(1.) The appellant is a creditor acting on behalf of and in the name of the Official Receiver in the insolvency of one Kumarappa Chetti. Kumarappa Chetti's grand-father many years ago on the occasion of the marriage of his son; the husband of the present respondent 1, received from respondent 1's family a deposit of the amount of her stridhanam. Following the usual Nattukottai Chetti practice, this money was left in the firm of the father-in-law to accumulate interest for the benefit of the bride and her offspring. The proprietor of the firm and both his sons having died, the insolvent Kumarappa became the proprietor of the firm and continued to hold this deposit along with other moneys of the business. There can be no doubt in the circumstances of the case that when he succeeded to the management of the family firm he must have been fully acquainted with the circumstances in which this deposit was made. A suit was filed for the return of the deposit with accumulated interest. It resulted in a compromise decree. The judgment-debtor having become an insolvent, the Official Receiver moved the trial Court under Secs.19 and 21 of the Madras Act ? of 1938 to amend the compromise decree. To meet a possible objection regarding procedure the insolvent also filed a similar application, the two being heard together. The lower Court held that the decree in question could not be scaled down because it embodied a liability arising out of a breach of trust, falling under Section 4 (f) of the Act.

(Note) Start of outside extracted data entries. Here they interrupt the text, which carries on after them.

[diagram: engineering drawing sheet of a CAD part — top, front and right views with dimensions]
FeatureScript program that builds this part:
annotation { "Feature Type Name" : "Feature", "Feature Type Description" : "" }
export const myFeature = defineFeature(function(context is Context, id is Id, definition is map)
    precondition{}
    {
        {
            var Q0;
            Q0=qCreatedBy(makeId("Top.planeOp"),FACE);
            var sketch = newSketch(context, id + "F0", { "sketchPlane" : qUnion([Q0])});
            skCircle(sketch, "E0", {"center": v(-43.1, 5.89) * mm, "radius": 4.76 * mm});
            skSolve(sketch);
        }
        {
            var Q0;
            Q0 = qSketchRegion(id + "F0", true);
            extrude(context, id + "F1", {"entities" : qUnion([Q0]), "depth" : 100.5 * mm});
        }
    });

(2.) A preliminary objection was raised that this appeal by an authorised creditor representing the Official Receiver was not maintainable, on the ground that, by Section 19 relief is given on an application by the judgment-debtor and that therefore it is only the insolvent who could maintain the application and file the appeal. No procedure is laid down in Section 21 of Madras Act 4 of 1938 for the application of the Act to the debts of insolvents. But as has been pointed out, it is reasonable that both the Official Receiver and the insolvent should be parties to proceedings in Court arising out of that section. When we turn to Section 19 we find that the proceedings have to be instituted on the application of a judgment-debtor. But we have held in Palani Gonndan V/s. Peria Goundan ( 41) 28 A.I.R. 194l Mad. 158 that the term judgment- debtor used in Section 19 must be read widely and that it would cover a purchaser of the rights of the judgment debtor. Similarly we have no doubt that it would be sufficiently wide to cover an Official Receiver in whom the estate of the judgment-debtor is vested, who is the only person to satisfy the decree debt. In many cases it would no doubt be desirable that the insolvent should be a party to an appeal from a decision under Section 19 read with Section 21. But, in the circumstances of the present case, when any contentions which the insolvent might wish to urge would be the same contentions as those which are put forward by the present appellant, we do not think it necessary to adjourn this appeal for the impleading of the insolvent.
(3.) On the merits there is, in our opinion, very little to be said for this appeal. It seems to us clear having regard to the practice of the Nattukottai Chetty community and the circumstances in which this deposit was made that when respondent 1's father-in-law received this money as stridhanam from respondent l's parents he received it under an obligation to hold it for a particular purpose and that the character of the deposit was such as to make the position of the recipient of the deposit analogous to that of a trustee. When the father-in-law died and the control of the firm passed to his sons and eventually to his grandson each of those persons as proprietor of the firm received its assets including this particular deposit under the same obligations as those which lay upon the original proprietor of the firm. The insolvent Kumarappa when he took over this deposit must have been fully aware that it was a deposit received for a particular purpose and held in a fiduciary capacity by the proprietor of the firm. When he himself became the proprietor, he assumed the same character and incurred the same obligations. When therefore he refused to pay back the deposit to the person entitled, he committed a breach of trust. The decision of the lower Court is correct and the appeal is dismissed with costs of respondent 1.